Thomas, only seeing is believing.



But the beloved disciple comes to Easter another

way. He believes without seeing. He doesn't hear

Jesus. He doesn't see the Risen Christ. All he does

is to come, to peer into the dark, empty tomb and

he believes. Long says that, "the beloved disciple,

unlike the others, believes in the resurrection in

the light of Jesus' absence." There is nothing

there, no evidence. No Shroud of Turin, no photos,

just an empty place. But, "He saw and believed"

(John 20:8).



Now can you see why John probably went into all

that about the footrace? The very first believer in

the resurrection, the first to believe in the

triumph of God, came there the same path that you

and I take -- by not seeing the Risen Christ. To

almost no one here, I suspect, has the Risen Christ

personally appeared in a garden and called you by

name -- as he did to Mary. No one here has touched

his wounds and believed. We have believed on the

basis of words, "He is not here."



"Blessed are those who have not seen" says Jesus

(which means all of us here) "and yet have come to

believe."



How did the beloved disciple come to faith in

Easter on that first Easter? Trust. The beloved

disciple knew his beloved Jesus. Thus, when he saw

the empty tomb he did not think abandonment,

defeat, death. He thought freedom, victory, life.

In a moment he sensed that Jesus had taken their

relationship to a new, unexpected, and more

wonderful plane.



Erik Eriksson said that a child develops trust in

the first six months of life. The infant learns

that, when it cries out, momentarily a voice will

be heard saying, "There, there, what's wrong?" or a

loving face will soon appear. The infant learns

thereby that parents care, that the world is

trustworthy.



Eventually, the infant will tolerate long absences

of the parent. The infant does not need the parent

physically present every moment of the day, clearly

in sight, because the young child has learned that,

even though the parent is not right there, in view,

the parent is nearby; the parent will come when

called. Trust.



The beloved disciple did not have "proof," as we

call something proof. He had no legal certification

of the resurrection. Yet he had his relationship

with Jesus. He had his own experience of a sure,

certain, determined love that would not let go,

even in death. The thought he had run toward Jesus

when, in reality, the Risen Christ had run toward

him. And that was enough. He believed.



And so have you. That's how you got here. I made

the mistake, a couple of Easters ago, of asking one

of you (on your way out as you said to me how much

you got from the service) how your liked the

sermon. You said (you know who you are), "Sermon?

Oh, Easter's usually much too great a challenge for

a mere sermon. No, it's the music, the crowd, the

building, I don't know. All that, the feel, more to

the point than the sermon, don't you think?"

Blessed are those who, having not seen, yet have

they believed.
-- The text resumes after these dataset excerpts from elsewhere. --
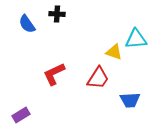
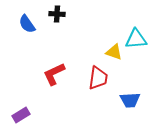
red trapezoid: rotated 25 degrees counterclockwise
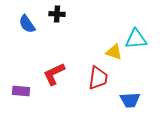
purple rectangle: moved 24 px up; rotated 36 degrees clockwise
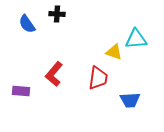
red L-shape: rotated 25 degrees counterclockwise
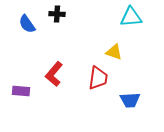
cyan triangle: moved 5 px left, 22 px up
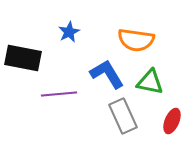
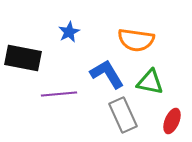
gray rectangle: moved 1 px up
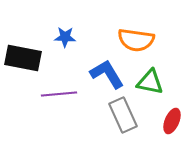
blue star: moved 4 px left, 5 px down; rotated 30 degrees clockwise
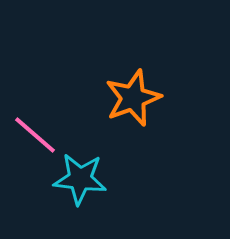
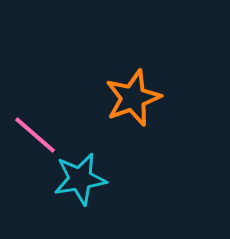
cyan star: rotated 16 degrees counterclockwise
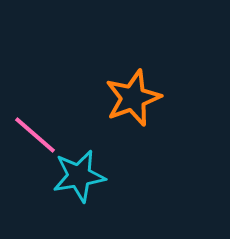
cyan star: moved 1 px left, 3 px up
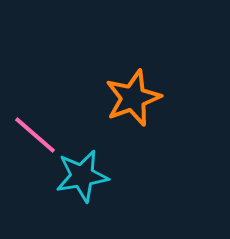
cyan star: moved 3 px right
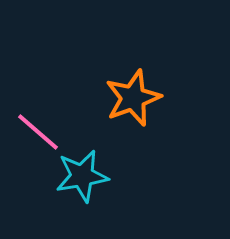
pink line: moved 3 px right, 3 px up
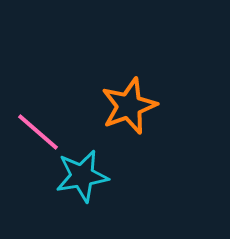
orange star: moved 4 px left, 8 px down
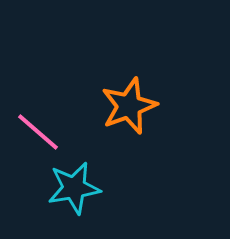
cyan star: moved 8 px left, 12 px down
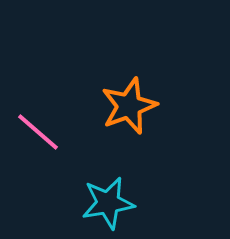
cyan star: moved 34 px right, 15 px down
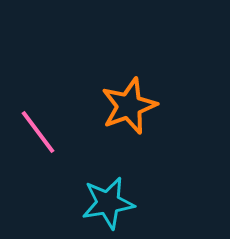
pink line: rotated 12 degrees clockwise
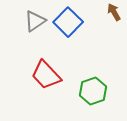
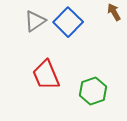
red trapezoid: rotated 20 degrees clockwise
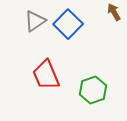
blue square: moved 2 px down
green hexagon: moved 1 px up
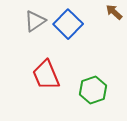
brown arrow: rotated 18 degrees counterclockwise
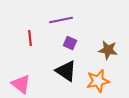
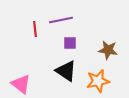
red line: moved 5 px right, 9 px up
purple square: rotated 24 degrees counterclockwise
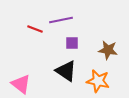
red line: rotated 63 degrees counterclockwise
purple square: moved 2 px right
orange star: rotated 25 degrees clockwise
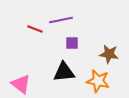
brown star: moved 1 px right, 4 px down
black triangle: moved 2 px left, 1 px down; rotated 40 degrees counterclockwise
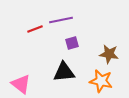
red line: rotated 42 degrees counterclockwise
purple square: rotated 16 degrees counterclockwise
orange star: moved 3 px right
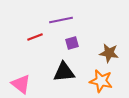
red line: moved 8 px down
brown star: moved 1 px up
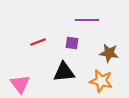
purple line: moved 26 px right; rotated 10 degrees clockwise
red line: moved 3 px right, 5 px down
purple square: rotated 24 degrees clockwise
pink triangle: moved 1 px left; rotated 15 degrees clockwise
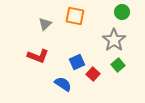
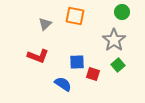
blue square: rotated 21 degrees clockwise
red square: rotated 24 degrees counterclockwise
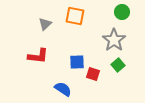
red L-shape: rotated 15 degrees counterclockwise
blue semicircle: moved 5 px down
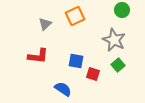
green circle: moved 2 px up
orange square: rotated 36 degrees counterclockwise
gray star: rotated 10 degrees counterclockwise
blue square: moved 1 px left, 1 px up; rotated 14 degrees clockwise
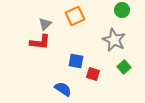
red L-shape: moved 2 px right, 14 px up
green square: moved 6 px right, 2 px down
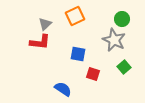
green circle: moved 9 px down
blue square: moved 2 px right, 7 px up
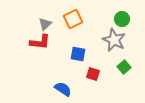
orange square: moved 2 px left, 3 px down
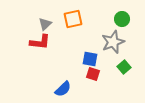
orange square: rotated 12 degrees clockwise
gray star: moved 1 px left, 2 px down; rotated 25 degrees clockwise
blue square: moved 12 px right, 5 px down
blue semicircle: rotated 102 degrees clockwise
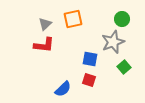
red L-shape: moved 4 px right, 3 px down
red square: moved 4 px left, 6 px down
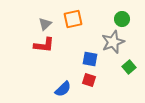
green square: moved 5 px right
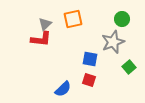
red L-shape: moved 3 px left, 6 px up
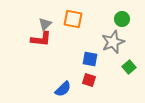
orange square: rotated 24 degrees clockwise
Blessed are you.



______________________________



Notes: Forgive us preachers if we search a familiar

biblical text hoping for some new insight, some

weird discovery, some detail we missed in earlier

readings. After all, many of us have been at this

preaching business for some time now. Not only must

we interest our hearers in the sermon, we also must

interest ourselves!



John's story of the resurrection is vivid, rich,

full of fascinating detail. In John, the little

things, the details, are often pregnant with

meaning. John renders a world in which, when Jesus

appears, everything bursts open with meaning,

therefore it seems fair for us to treat the details

of John's narrative in some, well, detail.



Tom Long, great interpreter of the word, called my

attention to an interesting detail in John's

Easter.  Everyone was busy running. The tempo has

picked up in this gospel. After a long, very long,

series of monologues by Jesus in which he bids

farewell to his disciples, after a bloody

crucifixion in which things moved terribly,

tragically slowly, Easter bursts in upon us and

everyone begins to run.



The race of the "beloved disciple" shall concern us

most in today's sermon. He is surely meant to be

the center of our focus. He is the one who, though

he does not see, though he has no conversation with

the Risen Christ, believes. And so shall we.